**What to work on**
Put every line of text in the data below into a JSON list of strings, one string per line, and leave out any blank lines.

**Supplied material**
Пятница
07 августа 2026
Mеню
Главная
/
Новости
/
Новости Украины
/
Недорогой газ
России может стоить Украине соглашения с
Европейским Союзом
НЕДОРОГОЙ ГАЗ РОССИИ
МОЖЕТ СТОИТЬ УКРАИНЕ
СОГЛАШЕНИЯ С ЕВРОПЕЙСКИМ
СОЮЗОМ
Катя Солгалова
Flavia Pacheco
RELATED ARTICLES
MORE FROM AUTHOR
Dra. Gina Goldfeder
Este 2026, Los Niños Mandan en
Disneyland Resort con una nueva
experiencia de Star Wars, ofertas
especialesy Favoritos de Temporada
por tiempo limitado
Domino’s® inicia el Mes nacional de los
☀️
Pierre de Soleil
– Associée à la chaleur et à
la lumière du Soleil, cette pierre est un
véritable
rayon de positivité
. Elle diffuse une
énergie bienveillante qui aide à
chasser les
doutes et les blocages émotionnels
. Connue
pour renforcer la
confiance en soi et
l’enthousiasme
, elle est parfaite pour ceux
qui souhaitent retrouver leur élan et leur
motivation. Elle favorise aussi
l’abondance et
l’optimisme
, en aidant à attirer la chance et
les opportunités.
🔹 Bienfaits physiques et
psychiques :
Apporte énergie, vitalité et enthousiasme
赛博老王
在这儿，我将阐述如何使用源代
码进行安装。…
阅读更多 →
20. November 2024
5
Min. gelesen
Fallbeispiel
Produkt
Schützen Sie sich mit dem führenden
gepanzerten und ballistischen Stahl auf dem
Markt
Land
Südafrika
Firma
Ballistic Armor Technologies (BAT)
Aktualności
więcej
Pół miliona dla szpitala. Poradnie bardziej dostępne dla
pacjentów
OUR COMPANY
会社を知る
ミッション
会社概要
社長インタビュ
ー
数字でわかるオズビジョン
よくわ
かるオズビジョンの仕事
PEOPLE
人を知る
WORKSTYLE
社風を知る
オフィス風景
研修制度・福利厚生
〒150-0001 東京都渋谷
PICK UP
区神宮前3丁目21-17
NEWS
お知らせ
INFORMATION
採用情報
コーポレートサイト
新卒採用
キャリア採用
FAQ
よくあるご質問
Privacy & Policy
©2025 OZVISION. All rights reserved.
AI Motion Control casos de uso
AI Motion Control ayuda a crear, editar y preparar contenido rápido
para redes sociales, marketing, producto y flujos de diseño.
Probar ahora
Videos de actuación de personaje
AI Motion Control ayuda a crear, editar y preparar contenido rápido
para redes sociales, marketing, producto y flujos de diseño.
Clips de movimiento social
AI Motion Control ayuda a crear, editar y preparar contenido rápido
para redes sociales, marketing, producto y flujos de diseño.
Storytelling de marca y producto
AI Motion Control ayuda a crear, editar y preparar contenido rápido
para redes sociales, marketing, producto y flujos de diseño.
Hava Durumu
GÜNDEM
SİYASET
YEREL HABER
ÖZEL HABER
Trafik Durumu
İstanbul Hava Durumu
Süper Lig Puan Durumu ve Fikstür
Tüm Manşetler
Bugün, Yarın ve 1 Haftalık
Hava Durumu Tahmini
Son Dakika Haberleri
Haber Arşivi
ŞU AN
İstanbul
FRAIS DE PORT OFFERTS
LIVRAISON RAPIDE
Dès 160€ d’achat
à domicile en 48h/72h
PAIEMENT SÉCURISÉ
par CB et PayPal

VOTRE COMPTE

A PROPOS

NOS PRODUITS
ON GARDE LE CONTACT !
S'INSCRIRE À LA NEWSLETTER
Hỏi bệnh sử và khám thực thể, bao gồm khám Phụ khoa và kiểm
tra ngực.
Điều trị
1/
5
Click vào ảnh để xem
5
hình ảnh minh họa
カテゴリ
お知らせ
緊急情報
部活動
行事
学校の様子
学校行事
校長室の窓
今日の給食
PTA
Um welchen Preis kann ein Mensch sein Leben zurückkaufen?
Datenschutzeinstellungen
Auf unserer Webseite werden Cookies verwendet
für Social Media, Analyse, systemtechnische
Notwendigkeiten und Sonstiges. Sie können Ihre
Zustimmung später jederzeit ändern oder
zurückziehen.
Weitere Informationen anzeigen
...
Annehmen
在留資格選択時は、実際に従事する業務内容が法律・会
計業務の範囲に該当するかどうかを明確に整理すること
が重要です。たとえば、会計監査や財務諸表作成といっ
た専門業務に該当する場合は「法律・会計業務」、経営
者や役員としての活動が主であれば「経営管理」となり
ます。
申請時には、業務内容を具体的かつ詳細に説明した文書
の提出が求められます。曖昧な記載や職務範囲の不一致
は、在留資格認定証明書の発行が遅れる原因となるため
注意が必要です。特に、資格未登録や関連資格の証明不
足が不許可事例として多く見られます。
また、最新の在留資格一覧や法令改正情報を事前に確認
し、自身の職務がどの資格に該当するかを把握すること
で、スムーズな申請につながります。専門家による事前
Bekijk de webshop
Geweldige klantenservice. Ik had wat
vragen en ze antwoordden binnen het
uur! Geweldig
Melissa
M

**Response to this task**
[
  "Пятница",
  "07 августа 2026",
  "Mеню",
  "Главная",
  "/",
  "Новости",
  "/",
  "Новости Украины",
  "/",
  "Недорогой газ",
  "России может стоить Украине соглашения с",
  "Европейским Союзом",
  "НЕДОРОГОЙ ГАЗ РОССИИ",
  "МОЖЕТ СТОИТЬ УКРАИНЕ",
  "СОГЛАШЕНИЯ С ЕВРОПЕЙСКИМ",
  "СОЮЗОМ",
  "Катя Солгалова",
  "Flavia Pacheco",
  "RELATED ARTICLES",
  "MORE FROM AUTHOR",
  "Dra. Gina Goldfeder",
  "Este 2026, Los Niños Mandan en",
  "Disneyland Resort con una nueva",
  "experiencia de Star Wars, ofertas",
  "especialesy Favoritos de Temporada",
  "por tiempo limitado",
  "Domino’s® inicia el Mes nacional de los",
  "☀️",
  "Pierre de Soleil",
  "– Associée à la chaleur et à",
  "la lumière du Soleil, cette pierre est un",
  "véritable",
  "rayon de positivité",
  ". Elle diffuse une",
  "énergie bienveillante qui aide à",
  "chasser les",
  "doutes et les blocages émotionnels",
  ". Connue",
  "pour renforcer la",
  "confiance en soi et",
  "l’enthousiasme",
  ", elle est parfaite pour ceux",
  "qui souhaitent retrouver leur élan et leur",
  "motivation. Elle favorise aussi",
  "l’abondance et",
  "l’optimisme",
  ", en aidant à attirer la chance et",
  "les opportunités.",
  "🔹 Bienfaits physiques et",
  "psychiques :",
  "Apporte énergie, vitalité et enthousiasme",
  "赛博老王",
  "在这儿，我将阐述如何使用源代",
  "码进行安装。…",
  "阅读更多 →",
  "20. November 2024",
  "5",
  "Min. gelesen",
  "Fallbeispiel",
  "Produkt",
  "Schützen Sie sich mit dem führenden",
  "gepanzerten und ballistischen Stahl auf dem",
  "Markt",
  "Land",
  "Südafrika",
  "Firma",
  "Ballistic Armor Technologies (BAT)",
  "Aktualności",
  "więcej",
  "Pół miliona dla szpitala. Poradnie bardziej dostępne dla",
  "pacjentów",
  "OUR COMPANY",
  "会社を知る",
  "ミッション",
  "会社概要",
  "社長インタビュ",
  "ー",
  "数字でわかるオズビジョン",
  "よくわ",
  "かるオズビジョンの仕事",
  "PEOPLE",
  "人を知る",
  "WORKSTYLE",
  "社風を知る",
  "オフィス風景",
  "研修制度・福利厚生",
  "〒150-0001 東京都渋谷",
  "PICK UP",
  "区神宮前3丁目21-17",
  "NEWS",
  "お知らせ",
  "INFORMATION",
  "採用情報",
  "コーポレートサイト",
  "新卒採用",
  "キャリア採用",
  "FAQ",
  "よくあるご質問",
  "Privacy & Policy",
  "©2025 OZVISION. All rights reserved.",
  "AI Motion Control casos de uso",
  "AI Motion Control ayuda a crear, editar y preparar contenido rápido",
  "para redes sociales, marketing, producto y flujos de diseño.",
  "Probar ahora",
  "Videos de actuación de personaje",
  "AI Motion Control ayuda a crear, editar y preparar contenido rápido",
  "para redes sociales, marketing, producto y flujos de diseño.",
  "Clips de movimiento social",
  "AI Motion Control ayuda a crear, editar y preparar contenido rápido",
  "para redes sociales, marketing, producto y flujos de diseño.",
  "Storytelling de marca y producto",
  "AI Motion Control ayuda a crear, editar y preparar contenido rápido",
  "para redes sociales, marketing, producto y flujos de diseño.",
  "Hava Durumu",
  "GÜNDEM",
  "SİYASET",
  "YEREL HABER",
  "ÖZEL HABER",
  "Trafik Durumu",
  "İstanbul Hava Durumu",
  "Süper Lig Puan Durumu ve Fikstür",
  "Tüm Manşetler",
  "Bugün, Yarın ve 1 Haftalık",
  "Hava Durumu Tahmini",
  "Son Dakika Haberleri",
  "Haber Arşivi",
  "ŞU AN",
  "İstanbul",
  "FRAIS DE PORT OFFERTS",
  "LIVRAISON RAPIDE",
  "Dès 160€ d’achat",
  "à domicile en 48h/72h",
  "PAIEMENT SÉCURISÉ",
  "par CB et PayPal",
  "",
  "VOTRE COMPTE",
  "",
  "A PROPOS",
  "",
  "NOS PRODUITS",
  "ON GARDE LE CONTACT !",
  "S'INSCRIRE À LA NEWSLETTER",
  "Hỏi bệnh sử và khám thực thể, bao gồm khám Phụ khoa và kiểm",
  "tra ngực.",
  "Điều trị",
  "1/",
  "5",
  "Click vào ảnh để xem",
  "5",
  "hình ảnh minh họa",
  "カテゴリ",
  "お知らせ",
  "緊急情報",
  "部活動",
  "行事",
  "学校の様子",
  "学校行事",
  "校長室の窓",
  "今日の給食",
  "PTA",
  "Um welchen Preis kann ein Mensch sein Leben zurückkaufen?",
  "Datenschutzeinstellungen",
  "Auf unserer Webseite werden Cookies verwendet",
  "für Social Media, Analyse, systemtechnische",
  "Notwendigkeiten und Sonstiges. Sie können Ihre",
  "Zustimmung später jederzeit ändern oder",
  "zurückziehen.",
  "Weitere Informationen anzeigen",
  "...",
  "Annehmen",
  "在留資格選択時は、実際に従事する業務内容が法律・会",
  "計業務の範囲に該当するかどうかを明確に整理すること",
  "が重要です。たとえば、会計監査や財務諸表作成といっ",
  "た専門業務に該当する場合は「法律・会計業務」、経営",
  "者や役員としての活動が主であれば「経営管理」となり",
  "ます。",
  "申請時には、業務内容を具体的かつ詳細に説明した文書",
  "の提出が求められます。曖昧な記載や職務範囲の不一致",
  "は、在留資格認定証明書の発行が遅れる原因となるため",
  "注意が必要です。特に、資格未登録や関連資格の証明不",
  "足が不許可事例として多く見られます。",
  "また、最新の在留資格一覧や法令改正情報を事前に確認",
  "し、自身の職務がどの資格に該当するかを把握すること",
  "で、スムーズな申請につながります。専門家による事前",
  "Bekijk de webshop",
  "Geweldige klantenservice. Ik had wat",
  "vragen en ze antwoordden binnen het",
  "uur! Geweldig",
  "Melissa",
  "M"
]